• _Aim of the exercise_:
Of the lines below, count those containing the word "must". Reply with the number alone.

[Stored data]
┌──
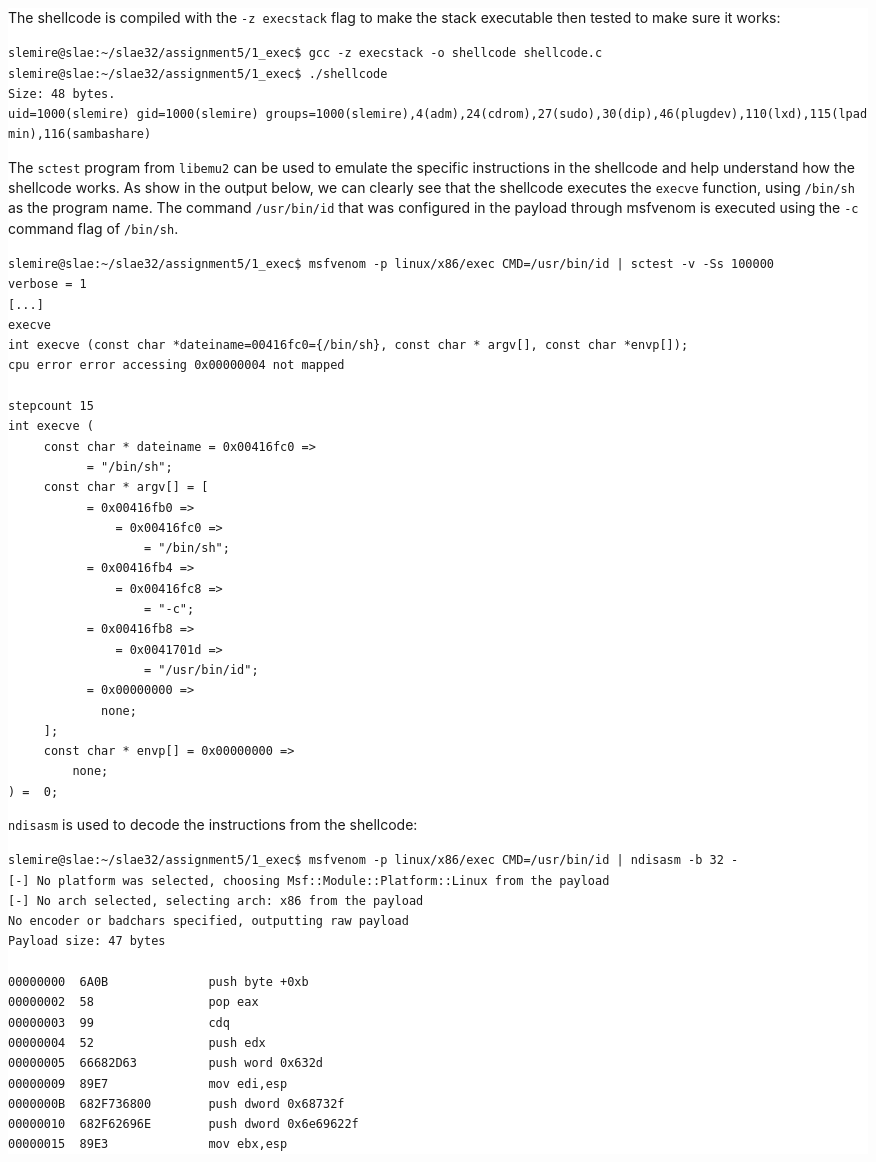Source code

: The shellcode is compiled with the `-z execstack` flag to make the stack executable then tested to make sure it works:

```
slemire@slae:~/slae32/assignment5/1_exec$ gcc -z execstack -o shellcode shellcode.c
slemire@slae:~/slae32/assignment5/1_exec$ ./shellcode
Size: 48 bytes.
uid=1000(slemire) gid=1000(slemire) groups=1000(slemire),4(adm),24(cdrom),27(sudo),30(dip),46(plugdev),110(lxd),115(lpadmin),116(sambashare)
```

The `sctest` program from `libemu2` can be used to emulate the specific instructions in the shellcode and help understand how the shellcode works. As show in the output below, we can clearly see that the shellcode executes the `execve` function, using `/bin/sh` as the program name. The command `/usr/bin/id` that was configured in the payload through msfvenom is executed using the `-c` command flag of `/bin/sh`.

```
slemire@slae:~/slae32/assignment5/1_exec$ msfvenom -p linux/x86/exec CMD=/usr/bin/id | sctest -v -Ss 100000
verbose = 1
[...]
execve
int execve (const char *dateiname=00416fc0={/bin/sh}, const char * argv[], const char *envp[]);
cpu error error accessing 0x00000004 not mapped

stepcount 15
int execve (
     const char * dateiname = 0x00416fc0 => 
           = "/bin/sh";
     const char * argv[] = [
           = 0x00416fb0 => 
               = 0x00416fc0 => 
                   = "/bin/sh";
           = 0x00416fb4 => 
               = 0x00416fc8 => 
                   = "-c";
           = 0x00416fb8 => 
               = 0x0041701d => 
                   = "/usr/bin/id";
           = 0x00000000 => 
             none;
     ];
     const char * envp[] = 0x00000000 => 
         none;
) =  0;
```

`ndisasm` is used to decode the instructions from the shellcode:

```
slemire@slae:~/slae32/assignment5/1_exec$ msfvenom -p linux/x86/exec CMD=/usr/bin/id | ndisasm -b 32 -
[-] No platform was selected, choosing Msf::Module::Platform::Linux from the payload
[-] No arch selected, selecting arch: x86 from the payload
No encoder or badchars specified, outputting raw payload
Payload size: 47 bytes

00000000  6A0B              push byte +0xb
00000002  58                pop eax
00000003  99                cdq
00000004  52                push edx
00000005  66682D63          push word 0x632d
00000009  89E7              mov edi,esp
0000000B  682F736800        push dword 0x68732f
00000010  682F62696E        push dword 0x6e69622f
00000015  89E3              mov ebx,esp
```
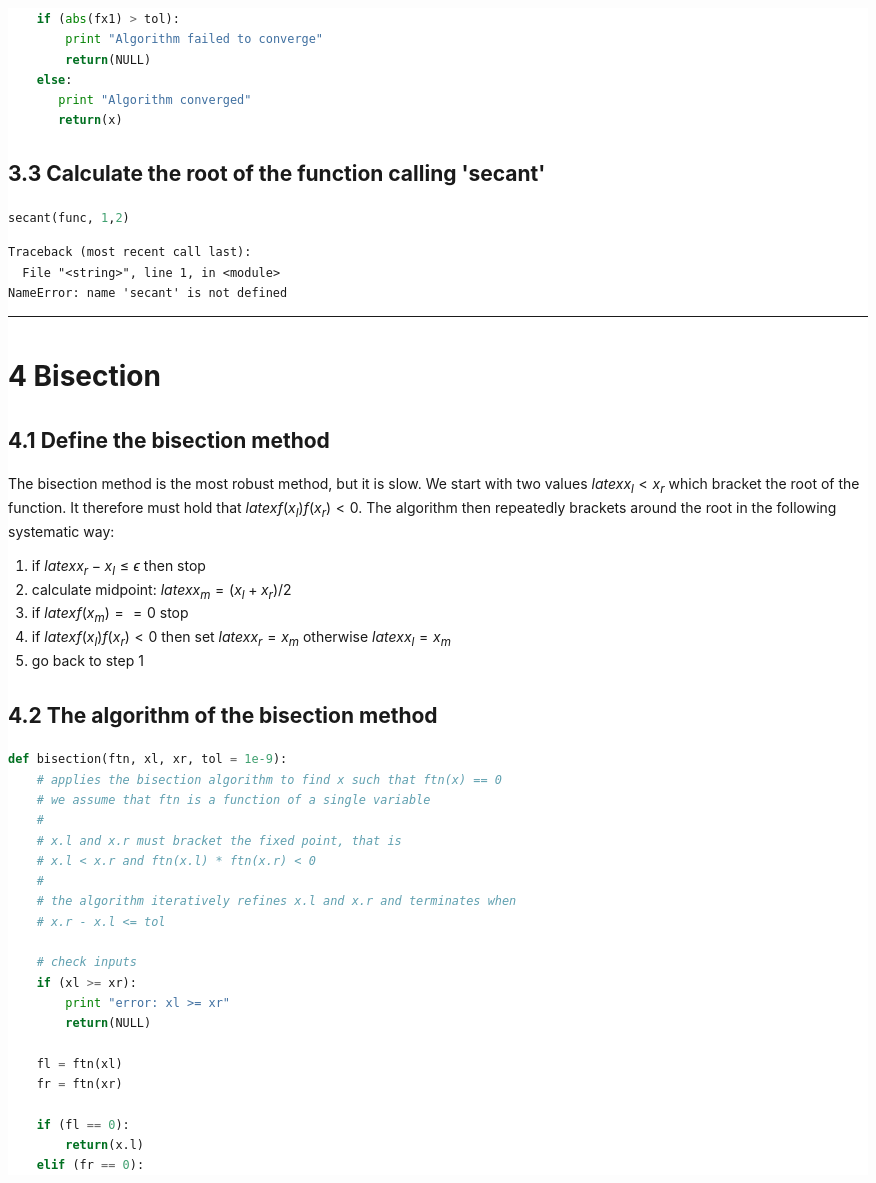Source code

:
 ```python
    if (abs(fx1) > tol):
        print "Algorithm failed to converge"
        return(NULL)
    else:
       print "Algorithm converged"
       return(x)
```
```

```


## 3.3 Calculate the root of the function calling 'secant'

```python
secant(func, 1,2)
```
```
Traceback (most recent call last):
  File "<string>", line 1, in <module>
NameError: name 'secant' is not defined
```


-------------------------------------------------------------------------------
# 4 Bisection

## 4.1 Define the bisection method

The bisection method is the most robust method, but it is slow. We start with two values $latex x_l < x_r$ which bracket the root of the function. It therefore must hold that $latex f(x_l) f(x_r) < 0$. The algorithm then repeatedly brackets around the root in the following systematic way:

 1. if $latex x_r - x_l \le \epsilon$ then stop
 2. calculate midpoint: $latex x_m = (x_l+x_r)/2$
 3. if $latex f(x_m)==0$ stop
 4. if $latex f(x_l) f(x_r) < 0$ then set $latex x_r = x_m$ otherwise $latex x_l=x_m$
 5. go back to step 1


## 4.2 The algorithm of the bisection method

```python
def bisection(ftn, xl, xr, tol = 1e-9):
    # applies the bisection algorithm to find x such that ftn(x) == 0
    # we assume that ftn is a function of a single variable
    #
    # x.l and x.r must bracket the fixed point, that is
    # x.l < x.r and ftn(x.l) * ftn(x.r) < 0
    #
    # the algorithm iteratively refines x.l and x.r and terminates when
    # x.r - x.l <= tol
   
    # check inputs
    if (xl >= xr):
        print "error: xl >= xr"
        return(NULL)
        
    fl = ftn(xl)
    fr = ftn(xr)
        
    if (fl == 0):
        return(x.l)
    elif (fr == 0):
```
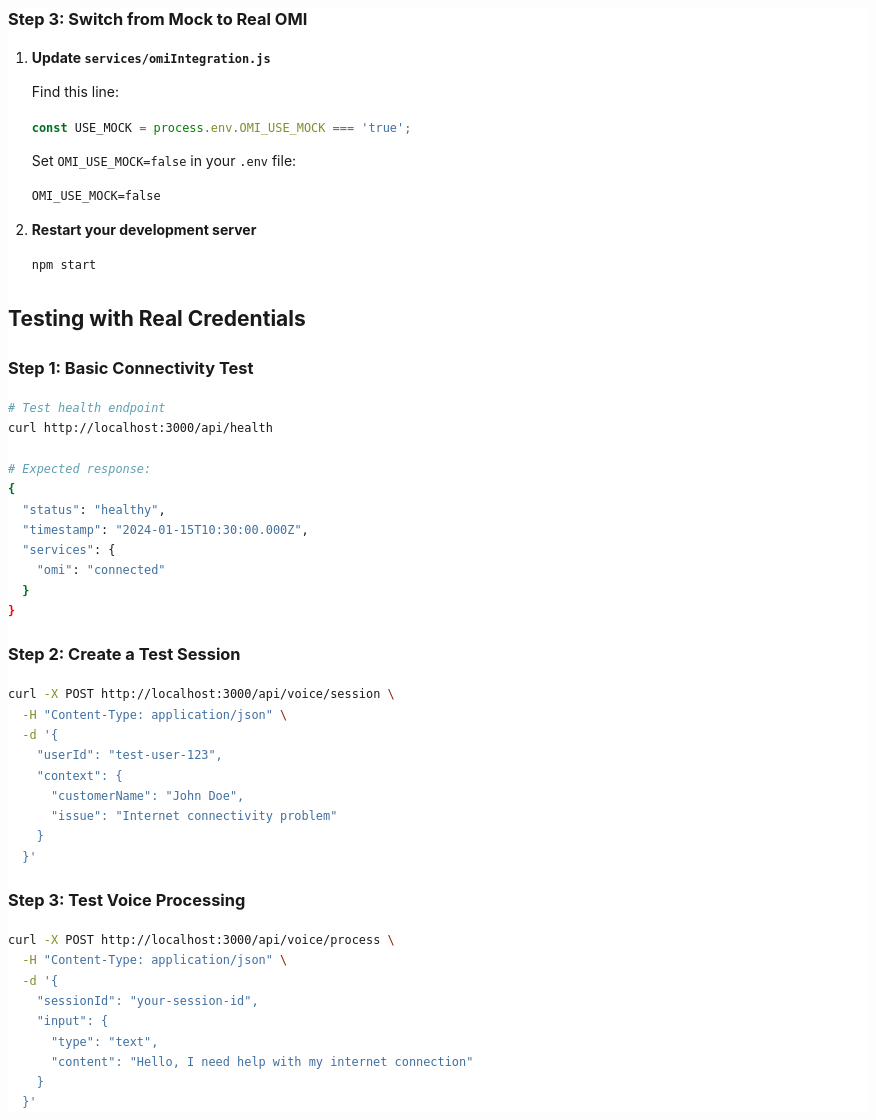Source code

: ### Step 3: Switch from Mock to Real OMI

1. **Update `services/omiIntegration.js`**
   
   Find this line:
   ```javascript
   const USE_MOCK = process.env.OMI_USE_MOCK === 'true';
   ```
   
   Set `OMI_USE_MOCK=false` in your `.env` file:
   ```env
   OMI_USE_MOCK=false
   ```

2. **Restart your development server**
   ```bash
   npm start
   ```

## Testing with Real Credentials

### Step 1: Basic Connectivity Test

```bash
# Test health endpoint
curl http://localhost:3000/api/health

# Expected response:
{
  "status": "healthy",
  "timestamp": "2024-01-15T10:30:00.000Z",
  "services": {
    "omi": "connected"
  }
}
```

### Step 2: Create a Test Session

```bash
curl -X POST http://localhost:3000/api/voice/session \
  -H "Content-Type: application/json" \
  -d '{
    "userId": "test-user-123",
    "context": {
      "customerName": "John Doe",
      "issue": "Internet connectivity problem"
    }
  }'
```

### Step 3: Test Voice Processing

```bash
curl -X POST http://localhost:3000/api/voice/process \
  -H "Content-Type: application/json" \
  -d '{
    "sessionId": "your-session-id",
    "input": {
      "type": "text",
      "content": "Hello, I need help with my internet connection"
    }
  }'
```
└──
┌──
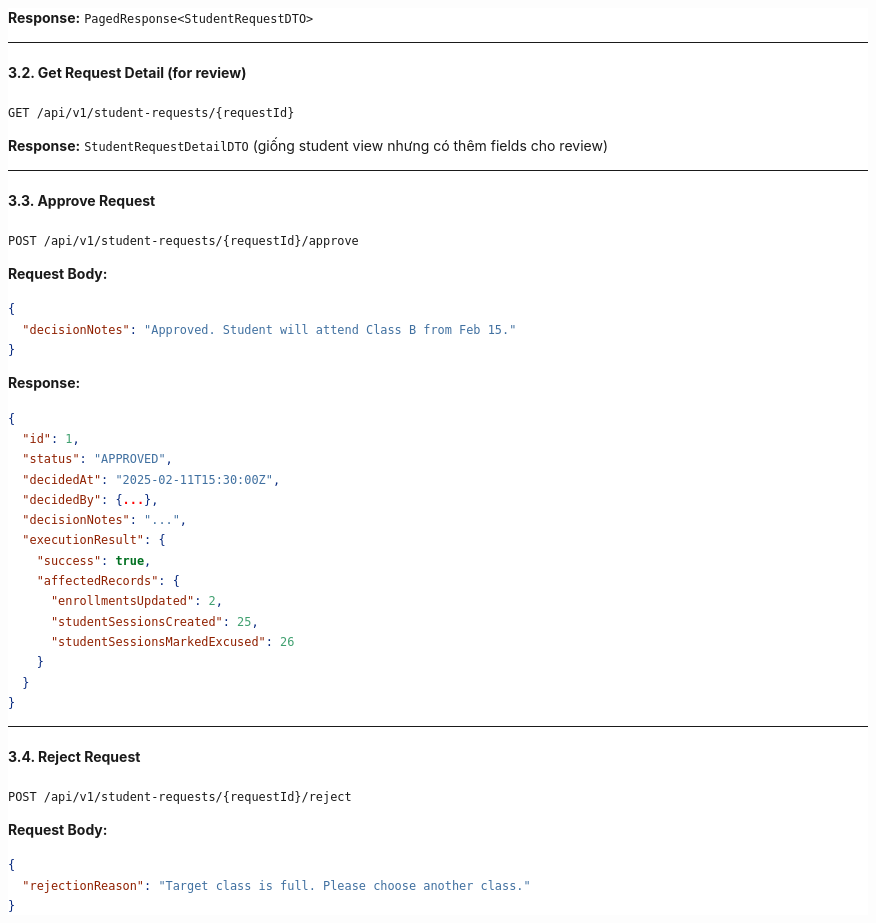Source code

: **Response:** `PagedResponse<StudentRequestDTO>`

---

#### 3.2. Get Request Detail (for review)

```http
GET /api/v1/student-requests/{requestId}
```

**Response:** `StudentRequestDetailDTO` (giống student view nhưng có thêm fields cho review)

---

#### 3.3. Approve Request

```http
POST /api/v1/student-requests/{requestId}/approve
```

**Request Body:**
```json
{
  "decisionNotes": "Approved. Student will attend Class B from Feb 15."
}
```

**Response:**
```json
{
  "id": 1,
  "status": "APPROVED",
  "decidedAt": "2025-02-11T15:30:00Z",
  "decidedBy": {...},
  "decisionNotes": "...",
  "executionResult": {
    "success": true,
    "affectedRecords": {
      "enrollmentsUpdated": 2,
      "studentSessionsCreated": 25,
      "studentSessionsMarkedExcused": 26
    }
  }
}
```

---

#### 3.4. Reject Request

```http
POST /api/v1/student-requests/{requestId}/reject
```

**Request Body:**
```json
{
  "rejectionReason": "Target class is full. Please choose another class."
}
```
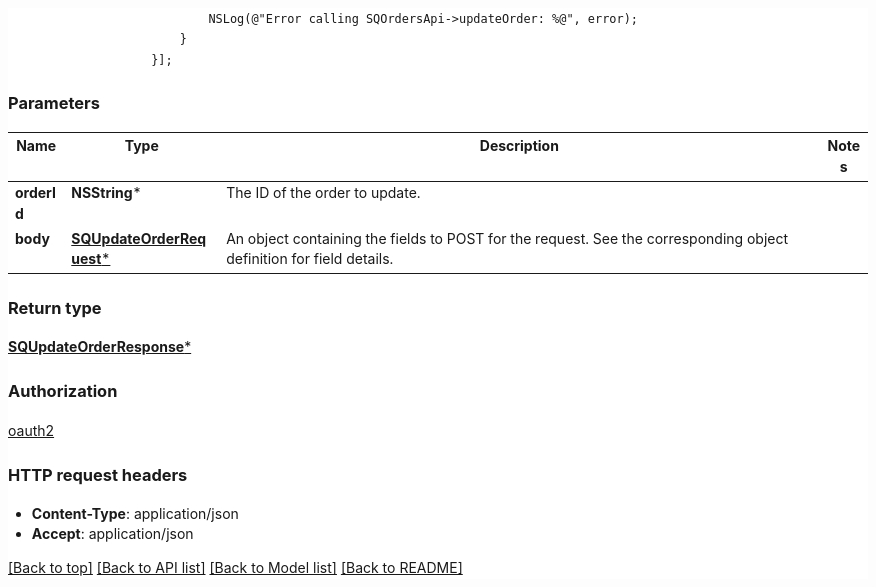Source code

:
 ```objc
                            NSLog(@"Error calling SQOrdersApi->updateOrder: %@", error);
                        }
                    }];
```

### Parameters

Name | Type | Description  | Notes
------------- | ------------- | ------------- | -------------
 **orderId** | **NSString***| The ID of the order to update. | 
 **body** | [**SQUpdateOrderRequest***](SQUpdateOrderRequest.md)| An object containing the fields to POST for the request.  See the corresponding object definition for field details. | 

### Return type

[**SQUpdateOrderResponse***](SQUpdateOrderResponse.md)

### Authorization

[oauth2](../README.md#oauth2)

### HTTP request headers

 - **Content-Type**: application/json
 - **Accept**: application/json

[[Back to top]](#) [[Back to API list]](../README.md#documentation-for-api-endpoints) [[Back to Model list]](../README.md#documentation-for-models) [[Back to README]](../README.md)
└──
┌──
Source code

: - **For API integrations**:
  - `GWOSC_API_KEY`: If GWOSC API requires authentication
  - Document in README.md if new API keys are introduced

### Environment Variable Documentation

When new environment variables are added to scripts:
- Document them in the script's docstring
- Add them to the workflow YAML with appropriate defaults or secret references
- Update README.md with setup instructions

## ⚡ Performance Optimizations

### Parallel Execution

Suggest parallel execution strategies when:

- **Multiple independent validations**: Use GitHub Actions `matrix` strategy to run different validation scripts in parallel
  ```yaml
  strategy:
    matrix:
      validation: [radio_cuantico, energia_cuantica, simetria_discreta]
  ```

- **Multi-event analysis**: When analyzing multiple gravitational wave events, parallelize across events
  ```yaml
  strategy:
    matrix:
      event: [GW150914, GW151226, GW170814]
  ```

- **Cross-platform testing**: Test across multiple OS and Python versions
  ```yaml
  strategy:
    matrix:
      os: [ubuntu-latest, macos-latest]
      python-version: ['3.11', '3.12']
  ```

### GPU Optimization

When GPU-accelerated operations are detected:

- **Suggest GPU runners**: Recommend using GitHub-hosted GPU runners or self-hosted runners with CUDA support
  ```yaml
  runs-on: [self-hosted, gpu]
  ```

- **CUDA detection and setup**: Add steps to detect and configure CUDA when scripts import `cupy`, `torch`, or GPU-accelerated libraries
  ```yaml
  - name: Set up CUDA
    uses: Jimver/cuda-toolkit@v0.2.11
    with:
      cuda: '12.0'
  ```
└──
• _Written solution_:
2